There were black masked attendants to help you if you needed it, shush people, keep people out of places they weren't supposed to be, and gently move people standing in front of a wall that was about to be hit by a body.

Someone may have been watching the whole thing on CCTV in case things went wrong, but this wasn't a theater where if someone misses a cue everyone can see and adjust. The timing and coordination was just amazing. I was just completely blown away at how immersive the whole thing was.

Date: 2011-09-21 03:18 pm (UTC)From: [identity profile] firynze.livejournal.com
O_o

o_O

Seriously, this is the sort of thing I would kill to do if I had a grant and a lot of time.

Date: 2011-09-21 03:22 pm (UTC)From: [identity profile] jethrien.livejournal.com
There were entire plot threads and characters that each of us missed. I'm glad I went with a group. We spent an hour comparing notes, explaining all the things each of us missed. I was the only one to find Mrs. Danvers, for example, but I completely missed Duncan being murdered every time. I saw Lady Macbeth's thank you note for the necklace, but missed it being actually given to her. I found the darkroom, but missed the candy room.

Date: 2011-09-21 03:35 pm (UTC)From: [identity profile] firynze.livejournal.com
...wow.
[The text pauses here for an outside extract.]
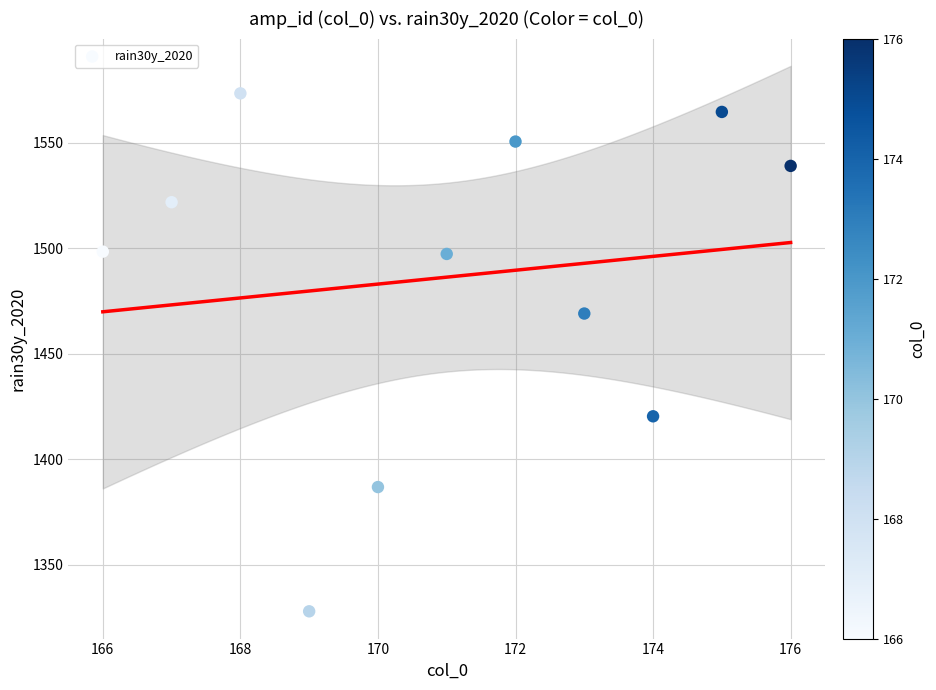

What is the average Y value?

1486.2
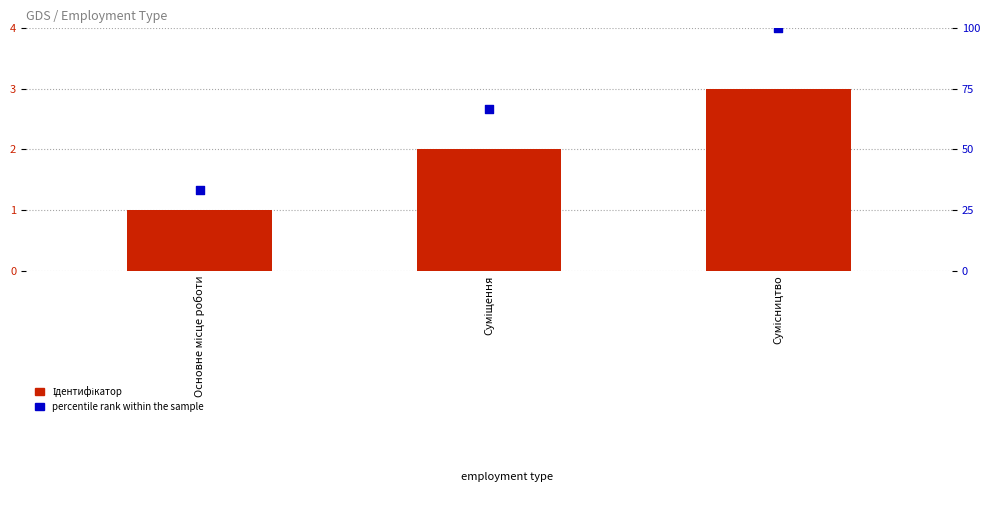

Which series contains the highest Y value?

Ідентифікатор (% rank)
Just wow.

Date: 2011-09-21 03:59 pm (UTC)From: [identity profile] chuckro.livejournal.com
If you needed an excuse to visit NYC in the next month, this is a perfectly good one.

Don't worry about the glasses thing--the mask fit fine over my glasses, and my only problem was that my nose kept getting sweaty.

Date: 2011-09-21 04:05 pm (UTC)From: [identity profile] firynze.livejournal.com
If I had the time and wherewithal to visit, believe me, I'd be there.

Date: 2011-09-21 04:15 pm (UTC)From: [identity profile] jethrien.livejournal.com
So did mine--I kinda felt like my face was going to melt off at one point.

Date: 2011-09-21 03:13 pm (UTC)From: [identity profile] ivy03.livejournal.com
I'm not sure the price is going up. It's still $75 weeknights and $95 weekend for October, which is what it was for us.

Date: 2011-09-21 03:58 pm (UTC)From: [identity profile] feiran.livejournal.com
E and I are seeing the show, so I'm not going to read this, but I look forward to talking about it in another month or so. :)

Date: 2011-09-21 04:15 pm (UTC)From: [identity profile] jethrien.livejournal.com
I think you're going to love it. Oh, other advice--you're going to have to check you coat and any bags, so keep that in mind. I did it on the contents of my pockets.

Date: 2011-09-21 04:56 pm (UTC)From: [identity profile] xannoside.livejournal.com

That sounds massively cool. Dunno about availability on my part, but seriously intriguing...

Date: 2011-09-22 12:53 am (UTC)From: [identity profile] shnayder.livejournal.com
Hmm. Who do I know in NY who'd want to go?

Date: 2011-09-22 12:55 am (UTC)From: [identity profile] jethrien.livejournal.com
Can't help you there. You want to see it with someone, to compare notes with, but it's intended as an individual experience. Don't try to stay with them while inside, just meet up at the bar after the final banquet scene.